Dedicated Hardware in Network Services Appliances? Meh!
Francesco made an interesting comment to my Virtual Appliance Performance blog post:
Virtual Appliance Performance is comparable to the equivalent Physical Appliance until the latter use its own ASICs (for a good reason), e.g. Palo Alto with its new generation Firewall...
Let’s do a bit of math combined with a few minutes of Googling ;)
Palo Alto has numerous hardware models. The low-end ones provide ~1 Gbps of throughput, the flagship models go up to 20 Gbps of throughput. They also offer a VM-based product that they claim has 1 Gbps of throughput when running on four CPU cores.
High-end Cisco’s C-series servers have 4 processors with up to 8 or 10 cores per processor with prices “starting @ $7,950”. Pushing 1 Gbps of “Palo Alto throughput” through that server requires one half of one processor or less, and you can push up to 10 Gbps of “next-generation firewalled” traffic through a fully-loaded box (which just happens to have two 10 Gbps interfaces).
HP ProLiant DL980 G7 server has 80 processor cores, for 20 Gbps of “next-generation firewalled” throughput ... and a very reassuring price tag of “starting @ $33,585”. Nah, I’d go for two C460-M2s.
Interestingly, the licensing fee you have to pay for the Palo Alto VM appliances isn’t exorbitantly high. According to an online price list I found some people get the VM-200 for $4,050 while the price list for full-blown PA-5060 on same web site exceeds $130,000. Even when buying twenty individual VM-200 licenses I’d have ~$50,000 left to buy the hardware (and there seems to be a volume bundle with 25 licenses at ~$70.000, leaving ~$60,000 for the hardware). Hmmm, maybe I could afford the DL980 G7 after all.
Someone pointed out in one of my Interop presentations that you have to consider the increased power utilization when using multiple Intel servers instead of a single appliance - and he was absolutely right. For a complete picture, consider also related cooling costs and costs of the rack space.
Summary: From my naively ignorant perspective there’s no good reason for dedicated ASICs in network services appliances ... unless you want to filter a single 10Gbps stream, in which case you probably have a design problem to start with.
How would you do something like a Fortigate 3600c using software/VM's? 60Gb Firewalling throughput in 3RU of space.
Hardware probably still has a place in the middle of a network but at the edges where bandwidth is much lower then software can be fine.
With Moore's Law, coupled with the newer efficiencies of Server virtualisation, that is no longer the case. There is a good reason that F5 bought LineRate. Software is eating hardware because it's cheaper & better & more agile.
Thanks for mentioning the power :)
I also wanted to point out a few things:
1. There are solutions that can be deployed with less than 4 cores, but def a good comparison for NGFWs. If NGFWs aren't needed in the DC, other solutions that require fewer resources can be used.

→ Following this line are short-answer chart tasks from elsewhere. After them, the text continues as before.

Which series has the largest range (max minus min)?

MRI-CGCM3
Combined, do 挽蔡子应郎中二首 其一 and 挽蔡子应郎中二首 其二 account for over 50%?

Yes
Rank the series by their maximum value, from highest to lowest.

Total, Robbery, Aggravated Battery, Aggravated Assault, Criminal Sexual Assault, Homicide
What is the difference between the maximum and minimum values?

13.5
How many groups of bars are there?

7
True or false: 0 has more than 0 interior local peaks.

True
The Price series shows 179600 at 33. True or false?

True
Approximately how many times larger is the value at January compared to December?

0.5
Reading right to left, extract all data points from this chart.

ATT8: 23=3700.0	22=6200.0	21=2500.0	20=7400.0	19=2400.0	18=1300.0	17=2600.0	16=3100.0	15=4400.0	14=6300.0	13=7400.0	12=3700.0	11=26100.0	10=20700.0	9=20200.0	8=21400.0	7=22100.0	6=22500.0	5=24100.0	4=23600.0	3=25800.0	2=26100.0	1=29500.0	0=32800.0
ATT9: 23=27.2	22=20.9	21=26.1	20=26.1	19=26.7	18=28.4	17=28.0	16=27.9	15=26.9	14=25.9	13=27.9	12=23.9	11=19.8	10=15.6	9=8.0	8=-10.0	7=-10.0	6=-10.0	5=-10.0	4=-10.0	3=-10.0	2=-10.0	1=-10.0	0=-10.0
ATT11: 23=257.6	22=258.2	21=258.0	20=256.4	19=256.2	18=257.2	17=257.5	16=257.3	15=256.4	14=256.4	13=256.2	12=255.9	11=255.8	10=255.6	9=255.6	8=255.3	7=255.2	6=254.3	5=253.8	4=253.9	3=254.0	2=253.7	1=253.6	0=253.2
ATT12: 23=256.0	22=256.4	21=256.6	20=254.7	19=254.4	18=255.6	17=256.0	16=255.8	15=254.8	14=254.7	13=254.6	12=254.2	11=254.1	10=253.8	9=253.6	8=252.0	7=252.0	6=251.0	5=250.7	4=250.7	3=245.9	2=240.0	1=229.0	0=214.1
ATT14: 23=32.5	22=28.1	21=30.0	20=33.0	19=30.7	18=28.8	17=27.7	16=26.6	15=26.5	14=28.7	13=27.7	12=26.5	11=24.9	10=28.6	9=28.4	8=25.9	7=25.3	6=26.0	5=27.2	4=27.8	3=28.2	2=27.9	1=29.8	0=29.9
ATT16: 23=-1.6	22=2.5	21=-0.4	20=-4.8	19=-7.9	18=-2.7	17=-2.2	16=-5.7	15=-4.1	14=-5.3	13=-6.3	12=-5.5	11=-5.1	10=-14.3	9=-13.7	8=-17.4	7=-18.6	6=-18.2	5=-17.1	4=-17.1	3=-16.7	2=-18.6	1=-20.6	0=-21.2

2. There are benefits of having it in software for snapshots, rollbacks, templats, etc.
3. How often is 20G REALLY NEEDED day 1? Scale out designs, pay as you grow, rapid deployment are also benefits of the software/NFV model. Likely, an environment will never even hit the capacity of the HW device - it's deployed "just in case" and for a 3-5 year life cycle.
4. Casado often says (as I do now) N simple devices vs. 1 complex device. Definitely another advantage here.
You made the point that pricing is lower in the example, but there are so many other benefits to point out b/c some ppl may dwell on the negatives :)
If you don't need the hardware accelerated IPS, buying Fortigate 800C's is the best bang for your buck - its the same chip as the 3600C (NP4 with 2x10G) but only one per chassis, but at 1/6th the cost. If the 3600C is anything like the 3140B I've used, there is not a load balancing fabric in front of those 3 chips, but instead the 12x10G on the front are split evenly (4 each) across those NP4 processors.
I'm still a big fan of them, there are just a number of caveats with Fortinet that you don't realize until you try and actually implement it.
When you talk of "pure firewall throughput", does that include full TCP session validation (including fragment reassembly if needed)?
As far as TCP validation, I believe that is included, but I don't know if it can do reassembly in hardware. The general flow is that all new sessions go through the x86 CPU (which varies from an 4-core i5 in the 800C to an 8-core Xeon in the 3600C) which profiles the session and then hands it off to the NP4 for flow through the system. Adding in AV or IPS slows that down, although it looks like Palo Alto is not including IPS in their throughput numbers either. Various models have other processors (CP8 for AV, SP2 for IPS) that can help accelerate those as well.